▸ Exercise instructions
Reproduce the following lines word for word, leaving out the pictures.

▸ Records to process
* * * * * * * * *

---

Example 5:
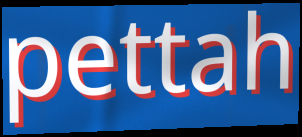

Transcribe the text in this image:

pettah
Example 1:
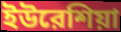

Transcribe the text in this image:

ইউরেশিয়া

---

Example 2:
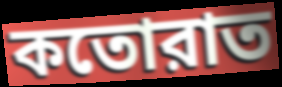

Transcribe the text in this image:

কতোরাত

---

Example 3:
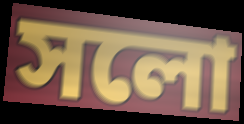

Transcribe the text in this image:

সলো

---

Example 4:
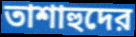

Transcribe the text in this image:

তাশাহুদের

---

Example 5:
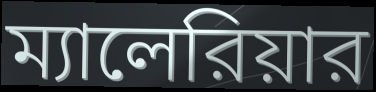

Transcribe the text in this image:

ম্যালেরিয়ার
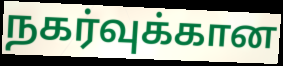
நகர்வுக்கான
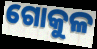
ଗୋକୁଳ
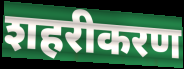
शहरीकरण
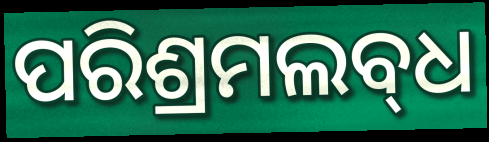
ପରିଶ୍ରମଲବ୍‍ଧ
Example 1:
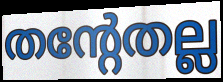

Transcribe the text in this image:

തന്റേതല്ല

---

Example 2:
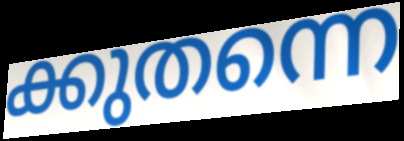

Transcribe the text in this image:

ക്കുതന്നെ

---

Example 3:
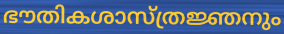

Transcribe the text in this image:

ഭൗതികശാസ്ത്രജ്ഞനും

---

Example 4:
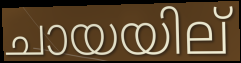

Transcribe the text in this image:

ചായയില്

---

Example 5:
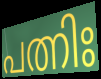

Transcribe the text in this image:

പത്നിഃ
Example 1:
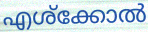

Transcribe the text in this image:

എശ്ക്കോൽ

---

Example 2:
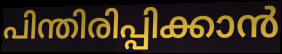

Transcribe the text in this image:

പിന്തിരിപ്പിക്കാൻ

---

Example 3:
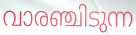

* * * * * * * * *

▸ Correct result
---

Example 5:

Transcribe the text in this image:

pettah
Example 1:

Transcribe the text in this image:

ইউরেশিয়া

---

Example 2:

Transcribe the text in this image:

কতোরাত

---

Example 3:

Transcribe the text in this image:

সলো

---

Example 4:

Transcribe the text in this image:

তাশাহুদের

---

Example 5:

Transcribe the text in this image:

ম্যালেরিয়ার
நகர்வுக்கான
ଗୋକୁଳ
शहरीकरण
ପରିଶ୍ରମଲବ୍‍ଧ
Example 1:

Transcribe the text in this image:

തന്റേതല്ല

---

Example 2:

Transcribe the text in this image:

ക്കുതന്നെ

---

Example 3:

Transcribe the text in this image:

ഭൗതികശാസ്ത്രജ്ഞനും

---

Example 4:

Transcribe the text in this image:

ചായയില്

---

Example 5:

Transcribe the text in this image:

പത്നിഃ
Example 1:

Transcribe the text in this image:

എശ്ക്കോൽ

---

Example 2:

Transcribe the text in this image:

പിന്തിരിപ്പിക്കാൻ

---

Example 3:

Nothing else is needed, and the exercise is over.